Compositeur particulièrement prolifique avec près de 500 numéros d'opus, Jean Catoire est décédé le 9 novembre 2005, à l'âge de 82 ans. Musicien original pour ne pas dire marginal, il se plaisait à écrire une musique volontairement dépouillée, répétitive, d'une lenteur inhabituelle cherchant ainsi à atteindre la pureté originelle du son, ou mieux encore à refléter «la vision du son». Nicolas Bacri a écrit que sa musique «est un univers dont le monde musical ne soupçonne pas encore l'originalité et l'importance».
Petit-neveu du compositeur russe d'origine française Georges Catoire (1861-1926), qui enseigna la composition au Conservatoire de Moscou, Jean Catoire est né à Paris le 1er avril 1923 de parents russes immigrés en France au moment de la Révolution russe. Sa mère, d'origine allemande, lui prodigue ses premières leçons de musique, puis il entre en 1938 tout naturellement au Conservatoire russe Serge Rachmaninoff qui avait ouvert ses portes une quinzaine d'années auparavant dans le seizième arrondissement parisien, sous l'impulsion de Chaliapine, Glazounov, Gretchaninov et Rachmaninoff. Dans cet établissement, il étudie le piano et la composition auprès de Pavel Kovalev, un ancien élève de Max Reger au Conservatoire de Leipzig installé à Paris depuis 1927, et de Vadim Butzov, un musicien de l'école russe.
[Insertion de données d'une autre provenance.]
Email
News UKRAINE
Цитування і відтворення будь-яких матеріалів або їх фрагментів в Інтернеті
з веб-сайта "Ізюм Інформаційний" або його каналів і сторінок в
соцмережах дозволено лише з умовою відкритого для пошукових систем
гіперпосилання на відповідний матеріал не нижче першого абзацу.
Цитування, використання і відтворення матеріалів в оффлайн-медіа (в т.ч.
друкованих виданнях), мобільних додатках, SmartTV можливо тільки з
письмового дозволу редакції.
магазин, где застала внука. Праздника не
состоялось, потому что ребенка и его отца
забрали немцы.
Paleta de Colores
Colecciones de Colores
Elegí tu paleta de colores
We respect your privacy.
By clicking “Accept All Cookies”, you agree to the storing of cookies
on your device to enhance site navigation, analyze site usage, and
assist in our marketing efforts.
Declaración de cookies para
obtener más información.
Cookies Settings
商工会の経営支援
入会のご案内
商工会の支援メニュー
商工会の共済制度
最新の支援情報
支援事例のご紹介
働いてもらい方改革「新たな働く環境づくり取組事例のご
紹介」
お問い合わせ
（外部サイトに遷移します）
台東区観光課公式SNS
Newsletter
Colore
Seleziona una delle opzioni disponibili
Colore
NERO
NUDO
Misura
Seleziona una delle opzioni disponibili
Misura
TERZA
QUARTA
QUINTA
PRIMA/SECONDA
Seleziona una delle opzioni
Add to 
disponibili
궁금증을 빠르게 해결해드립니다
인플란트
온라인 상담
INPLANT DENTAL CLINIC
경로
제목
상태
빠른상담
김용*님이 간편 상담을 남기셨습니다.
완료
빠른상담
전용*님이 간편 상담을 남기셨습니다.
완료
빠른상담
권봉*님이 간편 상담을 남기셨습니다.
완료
Sorti de cette école ses diplômes en poche, la seconde guerre mondiale l'oblige à interrompre ses études qu'il ne peut reprendre que bien plus tard. En 1949 à Tanglewood, aux Etats-Unis, il suit les cours d'été de Messiaen, mais, si cet enseignement lui élargit son horizon musical, Catoire se garde bien d'adhérer aux théories de ce maître à penser alors très en vogue et va même s'en éloigner dans son langage. C'est à cette époque qu'il étudie également la direction d'orchestre à Paris auprès du chef américain d'origine belge Léon Barzin, premier chef du New York City Ballet. Plus tard, lorsque Léon Barzin se fixe en France (1959), où il fonde la Société Philharmonique, son ancien élève deviendra son assistant.
De retour à Paris au début des années cinquante, Jean Catoire se forge son propre langage musical et va suivre un chemin qui l'éloigne peu à peu des courants traditionnels ou modernes alors en vogue. Refusant de pratiquer la musique comme un art dans lequel le son est sculpté pour être intégré dans un ensemble, il cherche plus précisément à le pénétrer en tant que vibration perceptible par l'oreille humaine, l'ordonnant savamment dans une contemplation mystique en dehors de toute pensée musicale habituelle. Il désire en somme retrouver l'origine divine du son, en s'abrogeant de toute forme artistique, se rapprochant en cela des incantations des musiques primitives où la musique est seulement utilisée comme le facteur déclenchant d'une réaction psychique. C'est sans doute pour cela que certaines œuvres de Catoire peuvent durer jusqu'à 12 heures, comme son opus 540 pour 4 violons ou 541 pour douze voix de femme et douze voix d'homme.